Júlia Lopes de Almeida (1862-1934), reconhecida escritora e literata brasileira do século 19, esteve por muitos anos esquecida. Em um trabalho de resgate da memória desta 'mulher das letras', seu arquivo pessoal foi revisitado e entre sua produção acumulada, foram encontrados por pesquisadora do Instituto de Estudos Brasileiros (IEB), da USP, 12 textos dramáticos inéditos.
A pesquisa de Michele Fanini, pós-doutoranda do Instituto, busca encontrar as ausências femininas durante o processo de formação da Academia Brasileira de Letras (ABL). Júlia é a primeira grande ausência, o que fez com que a pesquisadora fosse atrás de mais informações sobre a escritora quando se deparou com as peças inéditas em seu arquivo pessoal.
"São 12 textos teatrais com os temas mais variados e que mostram a versatilidade estilística da Júlia", conta Michele sobre o achado enquanto ressalta a problemática de se trabalhar com esse extenso material. Apesar de fazer parte de um universo dramatúrgico da autora, não foram nem ao menos publicados ou encenados em sua época e essa especificidade fez com que a pesquisadora fosse forçada a levar em conta durante suas análises.

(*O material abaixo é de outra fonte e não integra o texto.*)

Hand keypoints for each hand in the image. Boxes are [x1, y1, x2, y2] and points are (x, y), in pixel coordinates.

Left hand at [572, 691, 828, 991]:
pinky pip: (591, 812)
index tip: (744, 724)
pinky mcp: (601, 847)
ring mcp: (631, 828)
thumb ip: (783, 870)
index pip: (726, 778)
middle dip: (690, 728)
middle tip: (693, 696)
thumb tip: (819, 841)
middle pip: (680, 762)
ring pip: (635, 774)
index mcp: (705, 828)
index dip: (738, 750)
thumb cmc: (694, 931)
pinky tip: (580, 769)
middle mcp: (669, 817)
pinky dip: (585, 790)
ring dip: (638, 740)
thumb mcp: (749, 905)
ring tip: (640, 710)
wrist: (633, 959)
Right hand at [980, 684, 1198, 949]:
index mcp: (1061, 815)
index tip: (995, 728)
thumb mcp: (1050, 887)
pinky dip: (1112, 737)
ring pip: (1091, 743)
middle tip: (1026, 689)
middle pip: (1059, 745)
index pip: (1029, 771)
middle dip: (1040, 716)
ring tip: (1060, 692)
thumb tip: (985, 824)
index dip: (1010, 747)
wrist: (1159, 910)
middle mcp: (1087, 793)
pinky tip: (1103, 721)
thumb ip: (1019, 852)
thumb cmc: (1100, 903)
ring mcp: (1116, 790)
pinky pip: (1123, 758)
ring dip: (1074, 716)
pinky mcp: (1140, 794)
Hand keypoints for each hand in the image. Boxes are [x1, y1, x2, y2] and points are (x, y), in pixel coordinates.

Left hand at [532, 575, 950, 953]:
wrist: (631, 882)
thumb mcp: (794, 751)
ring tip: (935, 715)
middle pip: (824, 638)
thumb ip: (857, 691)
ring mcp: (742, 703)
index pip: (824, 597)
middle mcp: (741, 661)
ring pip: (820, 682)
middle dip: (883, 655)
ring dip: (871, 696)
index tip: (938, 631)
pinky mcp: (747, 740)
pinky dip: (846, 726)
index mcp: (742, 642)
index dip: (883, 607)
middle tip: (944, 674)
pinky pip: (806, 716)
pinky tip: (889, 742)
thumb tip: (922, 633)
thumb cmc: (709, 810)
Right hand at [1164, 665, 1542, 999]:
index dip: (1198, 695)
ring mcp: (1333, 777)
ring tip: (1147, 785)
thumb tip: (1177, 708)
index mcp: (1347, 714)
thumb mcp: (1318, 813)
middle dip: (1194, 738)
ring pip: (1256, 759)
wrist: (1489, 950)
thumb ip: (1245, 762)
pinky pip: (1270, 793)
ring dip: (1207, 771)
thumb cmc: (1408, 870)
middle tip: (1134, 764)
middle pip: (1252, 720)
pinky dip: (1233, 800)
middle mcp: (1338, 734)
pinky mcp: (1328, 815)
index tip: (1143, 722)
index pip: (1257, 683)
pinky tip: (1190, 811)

Arte, literatura e performance se juntam nestes textos que trazem uma intencionalidade. Afinal, há rubricas e anotações da dramaturga para uma possível encenação. “Esse é meu desafio, na minha pesquisa, de buscar a importância dessa versatilidade estilística da escritora”, pondera Michele sobre a escritora que, embora tenha produzido muitos romances e crônicas, produziu essa dramaturgia densa que trata da escravidão e profissionalização feminina, além de temas problemáticos acerca do ‘ser mulher’ em um momento em que os papéis eram dados e delimitados – isso na virada do século, um dos períodos mais férteis da história, para a pesquisadora.
Ausência feminina na ABL
Inicialmente, a pesquisa de Michele buscava tratar do ingresso feminino na ABL, mas a partir da descoberta destes bastidores, a pós-doutoranda decidiu não somente abordar a presença feminina, mas as ausências anteriores. Marco entre as ausências, Júlia esteve presente durante o processo de formação da Academia e ficou de fora. "O nome dela apareceu na primeira lista dos membros fundadores, mas ela não entrou", revela Michele ao mesmo tempo em que lembra que seu marido, Filinto de Almeida, foi aceito como imortal, ainda que sua produção tenha sido inferior à de Júlia – um acadêmico consorte, ou nas palavras da pesquisadora: com sorte.
Hoje esquecida pela opinião pública, Júlia foi em sua época, exemplo de mulher bem sucedida. Viveu por muitos anos em Santa Teresa, no Rio de Janeiro, em um casarão que ajudou a comprar, com o dinheiro da venda do romance de sugestivo título A Falência. Escrever era sua profissão e ela lucrou com isso."O ganho que ela tinha com a vendagem dos romances ela empregava. Ela era uma profissional das letras", conta a pesquisadora. Ainda que vivesse em uma época que, como mulher, era muito difícil de se profissionalizar.
Júlia aproveitou de sua posição privilegiada de livre-passagem entre os meios da imprensa – além de escritora, era jornalista – e tematizou questões, mesmo que com certo cuidado, acerca do papel da mulher na sociedade.
Em jornal, Júlia manteve uma coluna de crônicas – posteriormente compilada n'O Livro das Noivas – em que escrevia sobre ações cotidianas e a vida de homens e mulheres em igual medida. Em sua escrita, criou um campo de apaziguamento, o que a pesquisadora chama de equilíbrio tenso, porque ela buscou abordar temas, para a época, muito desafiadores. "É importante pensar que ela leva essas questões. Para a época ela era bastante vanguardista, mas ela não toma um partido", ressalta Michele.
Arquivo pessoal de Júlia
Ao saber mais sobre a não entrada de Júlia na ABL, ainda que fosse exímia prosadora em uma época que poucas escritoras se notabilizavam como tal, fez com que a pesquisadora se interessasse por reconstruir os bastidores das ausências, e teve o IEB como inspiração para a sequência de seu trabalho.
O contato com as discussões do instituto acerca das fontes de pesquisa e manutenção de acervos, contribuíram para que a pesquisadora pudesse desenvolver um olhar mais abrangente e panorâmico sobre suas temáticas. Esta oportunidade, então, contribuiu para que ela pudesse entrar em contato com o neto de Júlia, Cláudio Lopes de Almeida, que manteve o acervo de sua avó catalogado depois de tanto tempo, e no final de 2010, doou para a ABL quando finalmente sua avó entrou – ainda que de maneira não convencional – para a Academia Brasileira de Letras. Seu acervo hoje é um apêndice ao de Filinto de Almeida, consorte.